-- begin --
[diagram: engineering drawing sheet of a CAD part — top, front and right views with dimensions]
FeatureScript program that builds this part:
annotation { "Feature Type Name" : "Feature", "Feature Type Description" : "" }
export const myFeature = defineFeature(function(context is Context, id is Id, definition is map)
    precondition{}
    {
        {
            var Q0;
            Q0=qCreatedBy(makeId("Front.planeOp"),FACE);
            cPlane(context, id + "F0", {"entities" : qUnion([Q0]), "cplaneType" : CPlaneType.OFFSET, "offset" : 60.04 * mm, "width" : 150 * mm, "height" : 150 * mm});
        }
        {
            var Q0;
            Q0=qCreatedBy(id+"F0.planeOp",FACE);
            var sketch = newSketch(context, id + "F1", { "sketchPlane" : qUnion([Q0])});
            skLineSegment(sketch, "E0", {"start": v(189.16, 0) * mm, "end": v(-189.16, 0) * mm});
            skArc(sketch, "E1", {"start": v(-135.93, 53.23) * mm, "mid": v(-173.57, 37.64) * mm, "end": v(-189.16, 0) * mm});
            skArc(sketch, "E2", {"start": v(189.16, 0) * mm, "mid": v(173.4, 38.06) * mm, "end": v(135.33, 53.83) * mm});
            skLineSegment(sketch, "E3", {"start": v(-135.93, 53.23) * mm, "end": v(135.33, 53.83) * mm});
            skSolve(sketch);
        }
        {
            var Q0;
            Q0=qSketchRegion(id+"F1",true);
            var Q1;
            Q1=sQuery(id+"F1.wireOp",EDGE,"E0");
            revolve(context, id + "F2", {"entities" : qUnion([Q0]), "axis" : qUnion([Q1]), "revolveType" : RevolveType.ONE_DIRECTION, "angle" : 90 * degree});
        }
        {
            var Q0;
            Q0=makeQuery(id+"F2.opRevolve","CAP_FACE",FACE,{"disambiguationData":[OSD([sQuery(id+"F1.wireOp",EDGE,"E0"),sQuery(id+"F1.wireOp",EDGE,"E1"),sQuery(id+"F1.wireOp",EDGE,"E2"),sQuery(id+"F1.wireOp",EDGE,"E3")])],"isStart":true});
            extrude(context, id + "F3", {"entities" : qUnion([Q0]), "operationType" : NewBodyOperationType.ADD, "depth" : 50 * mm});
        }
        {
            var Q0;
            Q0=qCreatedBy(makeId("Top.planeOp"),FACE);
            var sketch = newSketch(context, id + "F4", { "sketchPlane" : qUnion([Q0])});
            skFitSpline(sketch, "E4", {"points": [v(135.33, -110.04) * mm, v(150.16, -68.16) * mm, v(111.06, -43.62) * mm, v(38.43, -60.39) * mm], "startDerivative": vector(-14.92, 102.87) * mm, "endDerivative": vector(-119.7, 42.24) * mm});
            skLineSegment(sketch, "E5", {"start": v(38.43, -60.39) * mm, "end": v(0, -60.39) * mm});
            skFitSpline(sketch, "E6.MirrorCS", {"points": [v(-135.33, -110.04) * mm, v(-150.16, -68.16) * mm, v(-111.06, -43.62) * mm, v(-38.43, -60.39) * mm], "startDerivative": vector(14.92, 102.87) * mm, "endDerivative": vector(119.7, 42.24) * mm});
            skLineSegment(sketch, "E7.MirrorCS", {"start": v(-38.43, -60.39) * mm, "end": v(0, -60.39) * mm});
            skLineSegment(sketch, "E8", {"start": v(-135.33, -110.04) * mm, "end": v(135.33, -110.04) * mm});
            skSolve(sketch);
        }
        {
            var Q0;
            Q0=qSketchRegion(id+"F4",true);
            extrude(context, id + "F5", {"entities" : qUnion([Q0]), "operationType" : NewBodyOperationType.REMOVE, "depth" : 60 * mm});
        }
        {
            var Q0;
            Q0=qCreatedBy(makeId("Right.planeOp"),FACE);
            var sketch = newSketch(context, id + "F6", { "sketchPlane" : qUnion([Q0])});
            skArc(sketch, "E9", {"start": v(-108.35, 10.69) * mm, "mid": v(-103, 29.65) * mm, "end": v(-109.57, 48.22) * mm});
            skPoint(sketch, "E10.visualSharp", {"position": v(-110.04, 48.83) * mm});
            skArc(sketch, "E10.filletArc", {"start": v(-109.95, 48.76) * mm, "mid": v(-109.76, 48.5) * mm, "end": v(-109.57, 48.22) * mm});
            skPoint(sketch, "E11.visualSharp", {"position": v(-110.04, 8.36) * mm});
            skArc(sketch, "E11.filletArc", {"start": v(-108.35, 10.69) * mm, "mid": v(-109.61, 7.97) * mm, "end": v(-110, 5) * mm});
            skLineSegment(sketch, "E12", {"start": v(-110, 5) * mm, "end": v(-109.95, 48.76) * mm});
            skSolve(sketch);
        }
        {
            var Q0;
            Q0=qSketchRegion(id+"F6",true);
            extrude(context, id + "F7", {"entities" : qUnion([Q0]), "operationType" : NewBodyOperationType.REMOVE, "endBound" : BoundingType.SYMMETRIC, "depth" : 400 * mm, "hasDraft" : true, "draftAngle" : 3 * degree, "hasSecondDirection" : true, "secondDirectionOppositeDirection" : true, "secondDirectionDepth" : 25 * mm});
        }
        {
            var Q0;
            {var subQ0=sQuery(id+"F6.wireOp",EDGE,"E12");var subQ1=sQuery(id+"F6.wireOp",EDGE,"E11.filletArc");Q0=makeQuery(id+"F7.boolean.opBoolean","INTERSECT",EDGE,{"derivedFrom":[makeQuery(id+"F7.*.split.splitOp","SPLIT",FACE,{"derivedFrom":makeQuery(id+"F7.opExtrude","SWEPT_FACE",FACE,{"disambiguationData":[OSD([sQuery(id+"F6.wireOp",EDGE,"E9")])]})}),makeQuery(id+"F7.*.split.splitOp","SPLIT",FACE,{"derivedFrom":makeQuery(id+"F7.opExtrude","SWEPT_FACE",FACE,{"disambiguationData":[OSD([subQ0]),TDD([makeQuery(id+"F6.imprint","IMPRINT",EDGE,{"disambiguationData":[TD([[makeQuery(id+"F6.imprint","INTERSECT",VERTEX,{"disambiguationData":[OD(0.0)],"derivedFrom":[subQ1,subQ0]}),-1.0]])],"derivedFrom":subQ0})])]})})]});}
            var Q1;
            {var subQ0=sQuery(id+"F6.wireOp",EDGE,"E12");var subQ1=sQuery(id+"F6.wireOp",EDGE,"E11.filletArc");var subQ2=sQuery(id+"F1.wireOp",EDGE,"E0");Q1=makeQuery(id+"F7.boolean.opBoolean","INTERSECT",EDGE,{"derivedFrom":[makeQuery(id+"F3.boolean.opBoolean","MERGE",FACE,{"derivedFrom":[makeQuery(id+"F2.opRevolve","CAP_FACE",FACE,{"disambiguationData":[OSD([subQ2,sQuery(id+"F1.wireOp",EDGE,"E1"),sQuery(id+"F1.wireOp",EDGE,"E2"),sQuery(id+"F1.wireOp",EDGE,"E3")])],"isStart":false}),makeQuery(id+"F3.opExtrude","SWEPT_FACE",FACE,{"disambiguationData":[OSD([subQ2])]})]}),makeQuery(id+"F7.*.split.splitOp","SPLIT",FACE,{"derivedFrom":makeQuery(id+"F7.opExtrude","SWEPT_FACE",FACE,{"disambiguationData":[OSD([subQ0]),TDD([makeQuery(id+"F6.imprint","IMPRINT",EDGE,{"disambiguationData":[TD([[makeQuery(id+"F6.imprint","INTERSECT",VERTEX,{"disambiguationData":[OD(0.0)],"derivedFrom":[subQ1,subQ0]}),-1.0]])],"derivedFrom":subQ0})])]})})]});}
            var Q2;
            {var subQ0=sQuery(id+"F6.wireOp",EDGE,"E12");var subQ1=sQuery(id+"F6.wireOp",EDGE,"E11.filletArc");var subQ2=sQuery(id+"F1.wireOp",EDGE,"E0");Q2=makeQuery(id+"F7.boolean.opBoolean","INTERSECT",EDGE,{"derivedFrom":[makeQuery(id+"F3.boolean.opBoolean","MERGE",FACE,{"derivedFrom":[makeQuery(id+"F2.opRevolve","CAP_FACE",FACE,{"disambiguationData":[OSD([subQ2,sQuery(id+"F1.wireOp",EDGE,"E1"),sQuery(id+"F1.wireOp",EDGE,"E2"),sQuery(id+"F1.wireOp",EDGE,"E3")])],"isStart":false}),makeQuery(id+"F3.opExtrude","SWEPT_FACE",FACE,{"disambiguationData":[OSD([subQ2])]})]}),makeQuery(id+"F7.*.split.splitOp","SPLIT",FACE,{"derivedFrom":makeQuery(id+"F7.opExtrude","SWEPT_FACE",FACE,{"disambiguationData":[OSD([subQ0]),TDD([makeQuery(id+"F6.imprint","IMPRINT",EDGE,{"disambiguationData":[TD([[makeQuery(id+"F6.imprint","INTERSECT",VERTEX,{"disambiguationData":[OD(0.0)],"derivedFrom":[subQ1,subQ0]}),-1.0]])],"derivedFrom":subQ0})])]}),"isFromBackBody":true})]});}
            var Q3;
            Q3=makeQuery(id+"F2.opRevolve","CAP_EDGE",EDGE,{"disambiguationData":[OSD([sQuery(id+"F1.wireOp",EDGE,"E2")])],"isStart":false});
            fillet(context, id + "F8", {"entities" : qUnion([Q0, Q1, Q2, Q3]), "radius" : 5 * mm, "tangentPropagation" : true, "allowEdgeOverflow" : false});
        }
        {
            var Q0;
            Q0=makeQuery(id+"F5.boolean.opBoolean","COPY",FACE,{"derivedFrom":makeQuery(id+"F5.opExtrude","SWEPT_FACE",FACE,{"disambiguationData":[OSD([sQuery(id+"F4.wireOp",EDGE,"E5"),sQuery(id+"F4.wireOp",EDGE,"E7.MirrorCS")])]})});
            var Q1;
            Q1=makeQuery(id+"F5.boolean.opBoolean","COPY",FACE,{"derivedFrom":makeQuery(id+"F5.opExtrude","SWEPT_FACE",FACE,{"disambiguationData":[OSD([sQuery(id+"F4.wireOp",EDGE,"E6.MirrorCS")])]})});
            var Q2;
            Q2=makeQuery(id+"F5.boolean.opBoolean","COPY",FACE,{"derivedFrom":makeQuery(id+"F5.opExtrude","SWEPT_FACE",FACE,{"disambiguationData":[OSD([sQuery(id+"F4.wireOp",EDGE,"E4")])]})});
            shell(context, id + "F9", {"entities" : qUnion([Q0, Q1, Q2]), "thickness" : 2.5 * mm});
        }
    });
-- end --
- _EXERCISE DIRECTIONS_:
Which lines above contain the string "qSketchRegion", with case counting? Extract each of them.

- _RESPONSE_:
            Q0=qSketchRegion(id+"F1",true);
            Q0=qSketchRegion(id+"F4",true);
            Q0=qSketchRegion(id+"F6",true);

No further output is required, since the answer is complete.